Material to process:
-*-

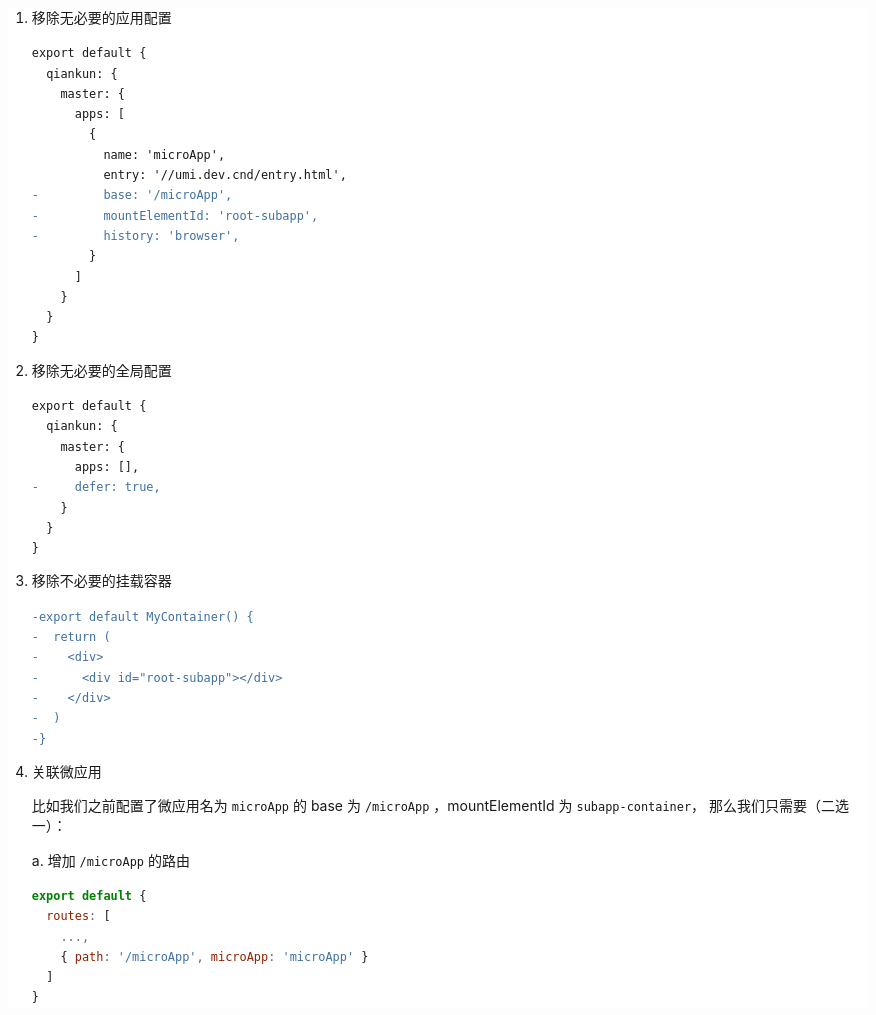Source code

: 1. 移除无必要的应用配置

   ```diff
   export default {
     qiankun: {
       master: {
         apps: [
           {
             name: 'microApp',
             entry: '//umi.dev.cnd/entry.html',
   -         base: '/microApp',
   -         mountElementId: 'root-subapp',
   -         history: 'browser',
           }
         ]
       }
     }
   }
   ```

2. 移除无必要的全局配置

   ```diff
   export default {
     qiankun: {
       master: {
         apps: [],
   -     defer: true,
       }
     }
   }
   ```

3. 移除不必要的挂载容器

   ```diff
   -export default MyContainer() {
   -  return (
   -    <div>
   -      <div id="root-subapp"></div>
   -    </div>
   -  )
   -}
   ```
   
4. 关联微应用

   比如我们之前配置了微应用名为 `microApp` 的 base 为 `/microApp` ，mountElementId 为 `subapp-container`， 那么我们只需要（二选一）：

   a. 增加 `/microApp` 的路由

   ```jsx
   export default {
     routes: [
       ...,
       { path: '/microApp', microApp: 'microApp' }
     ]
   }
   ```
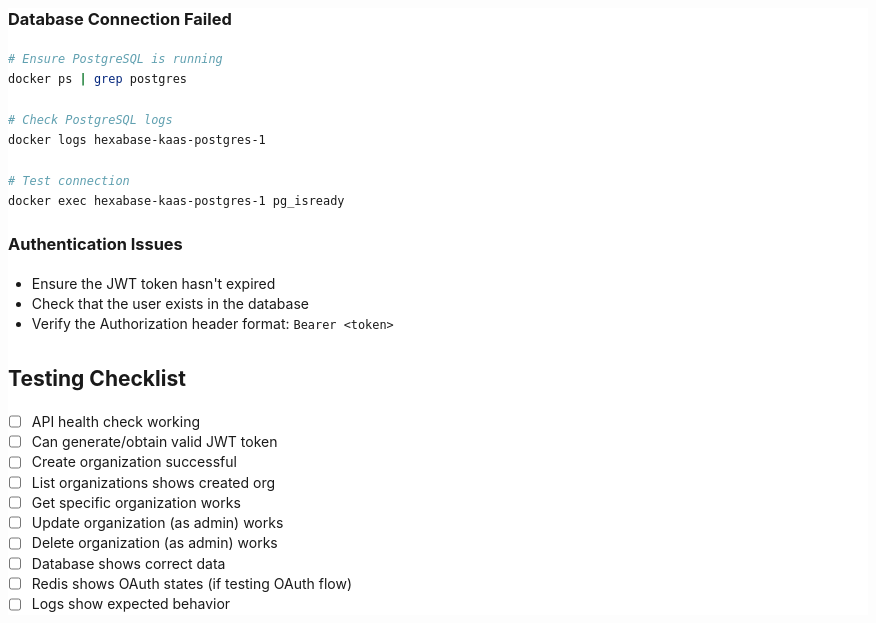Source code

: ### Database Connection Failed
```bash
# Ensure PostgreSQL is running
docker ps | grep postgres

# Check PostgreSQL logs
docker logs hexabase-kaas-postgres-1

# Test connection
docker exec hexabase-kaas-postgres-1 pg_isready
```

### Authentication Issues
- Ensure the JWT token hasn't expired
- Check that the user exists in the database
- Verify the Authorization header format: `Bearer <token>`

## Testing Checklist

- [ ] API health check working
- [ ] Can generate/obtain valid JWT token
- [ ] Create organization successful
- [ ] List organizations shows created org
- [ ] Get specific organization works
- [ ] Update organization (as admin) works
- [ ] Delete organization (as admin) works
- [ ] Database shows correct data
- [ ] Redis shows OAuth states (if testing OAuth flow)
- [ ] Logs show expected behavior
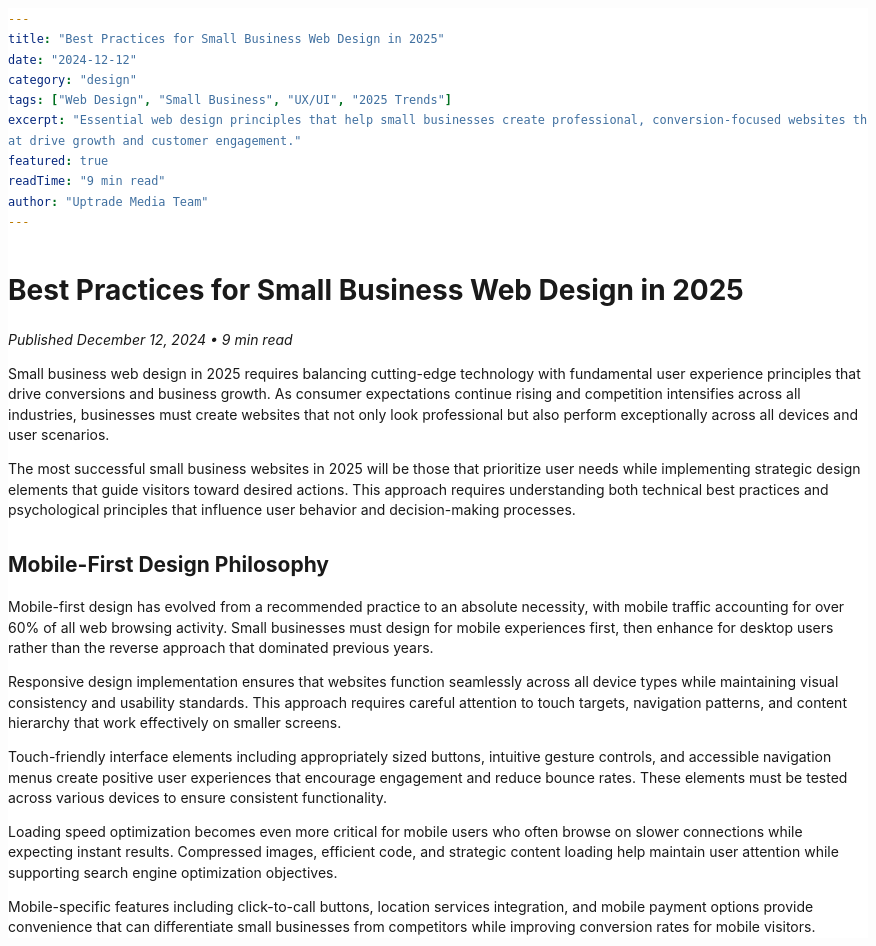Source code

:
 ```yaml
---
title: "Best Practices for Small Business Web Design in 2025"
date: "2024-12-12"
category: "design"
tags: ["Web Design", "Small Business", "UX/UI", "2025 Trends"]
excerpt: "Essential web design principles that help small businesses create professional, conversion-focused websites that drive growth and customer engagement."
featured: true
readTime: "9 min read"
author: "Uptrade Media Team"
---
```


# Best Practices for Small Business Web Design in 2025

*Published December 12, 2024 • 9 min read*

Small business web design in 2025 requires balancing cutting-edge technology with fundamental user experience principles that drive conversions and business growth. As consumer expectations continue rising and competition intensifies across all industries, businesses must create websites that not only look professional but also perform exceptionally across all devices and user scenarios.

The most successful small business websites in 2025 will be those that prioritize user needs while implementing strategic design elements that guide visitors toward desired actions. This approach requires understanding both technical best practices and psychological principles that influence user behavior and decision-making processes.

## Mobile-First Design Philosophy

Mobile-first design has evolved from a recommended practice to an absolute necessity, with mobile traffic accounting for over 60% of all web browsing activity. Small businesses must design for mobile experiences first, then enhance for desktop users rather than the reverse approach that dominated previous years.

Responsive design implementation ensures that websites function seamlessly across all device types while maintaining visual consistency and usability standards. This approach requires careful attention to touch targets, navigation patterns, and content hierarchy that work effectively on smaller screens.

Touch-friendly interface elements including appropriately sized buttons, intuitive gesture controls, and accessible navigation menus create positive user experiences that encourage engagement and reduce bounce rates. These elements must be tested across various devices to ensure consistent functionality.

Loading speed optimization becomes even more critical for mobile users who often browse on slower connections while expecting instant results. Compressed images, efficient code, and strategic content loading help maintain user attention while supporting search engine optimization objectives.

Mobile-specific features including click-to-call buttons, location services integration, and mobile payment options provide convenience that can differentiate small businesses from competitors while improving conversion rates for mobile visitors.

-*-

Exercise:
Reproduce exactly, with no pictures, the lines above from the one holding "## Testing Checklist" to the one holding "## Mobile-First Design Philosophy", inclusive.

Answer:
## Testing Checklist

- [ ] API health check working
- [ ] Can generate/obtain valid JWT token
- [ ] Create organization successful
- [ ] List organizations shows created org
- [ ] Get specific organization works
- [ ] Update organization (as admin) works
- [ ] Delete organization (as admin) works
- [ ] Database shows correct data
- [ ] Redis shows OAuth states (if testing OAuth flow)
- [ ] Logs show expected behavior
Source code

:
 ```yaml
---
title: "Best Practices for Small Business Web Design in 2025"
date: "2024-12-12"
category: "design"
tags: ["Web Design", "Small Business", "UX/UI", "2025 Trends"]
excerpt: "Essential web design principles that help small businesses create professional, conversion-focused websites that drive growth and customer engagement."
featured: true
readTime: "9 min read"
author: "Uptrade Media Team"
---
```


# Best Practices for Small Business Web Design in 2025

*Published December 12, 2024 • 9 min read*

Small business web design in 2025 requires balancing cutting-edge technology with fundamental user experience principles that drive conversions and business growth. As consumer expectations continue rising and competition intensifies across all industries, businesses must create websites that not only look professional but also perform exceptionally across all devices and user scenarios.

The most successful small business websites in 2025 will be those that prioritize user needs while implementing strategic design elements that guide visitors toward desired actions. This approach requires understanding both technical best practices and psychological principles that influence user behavior and decision-making processes.

## Mobile-First Design Philosophy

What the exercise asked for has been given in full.